PROBLEM STATEMENT
Copy the text below about a five-day French Army operation in Afghanistan, reproducing it word for word.

SOURCE DOCUMENT
Thursday, January 6

Working Week and Someday Rest

(Part 1 of 3)

Some clouds just aren’t destined to be parted. Here in the theatre of boot polish and unruffled officer cap feathers, the game of belligerent brinkmanship continues. Beginning on the birthday of our Lord, five days of perpetual stalemate saw French troops ruffle little more than the feathered pillows of unwitting Afghan locals in a series of manoeuvres ranging from the bemusing to the downright pointless, not to mention highly dangerous.

Generally considered on high as a show of force, we had previously been informed that the civilian niceties would be put on hold for the duration of the five-day operation. No more Meester Nize Guy, apparently. I began practicing my grizzled scowl in earnest, alas it wasn’t even called upon in the end. A shame really, what with the beard adding that extra sense of rugged nastiness that undoes the courage of men and bra straps of women in equal measure. Fortunately for all involved, the French Army’s idea of hardball consists mainly of extremely lengthy and polite discussions with the translators in broken English that almost inevitably result in the translator convincing the commanding officer to grant the civilians’ requests while simultaneously creating the appearance of having himself conceded. A clever bunch, those Afghans.

MATERIAL SHOWN
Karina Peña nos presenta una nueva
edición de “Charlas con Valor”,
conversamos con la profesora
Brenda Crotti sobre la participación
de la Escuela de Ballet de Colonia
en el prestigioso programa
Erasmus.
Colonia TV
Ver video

ANSWER SPACE
Thursday, January 6

Working Week and Someday Rest

(Part 1 of 3)

Some clouds just aren’t destined to be parted. Here in the theatre of boot polish and unruffled officer cap feathers, the game of belligerent brinkmanship continues. Beginning on the birthday of our Lord, five days of perpetual stalemate saw French troops ruffle little more than the feathered pillows of unwitting Afghan locals in a series of manoeuvres ranging from the bemusing to the downright pointless, not to mention highly dangerous.

Generally considered on high as a show of force, we had previously been informed that the civilian niceties would be put on hold for the duration of the five-day operation. No more Meester Nize Guy, apparently. I began practicing my grizzled scowl in earnest, alas it wasn’t even called upon in the end. A shame really, what with the beard adding that extra sense of rugged nastiness that undoes the courage of men and bra straps of women in equal measure. Fortunately for all involved, the French Army’s idea of hardball consists mainly of extremely lengthy and polite discussions with the translators in broken English that almost inevitably result in the translator convincing the commanding officer to grant the civilians’ requests while simultaneously creating the appearance of having himself conceded. A clever bunch, those Afghans.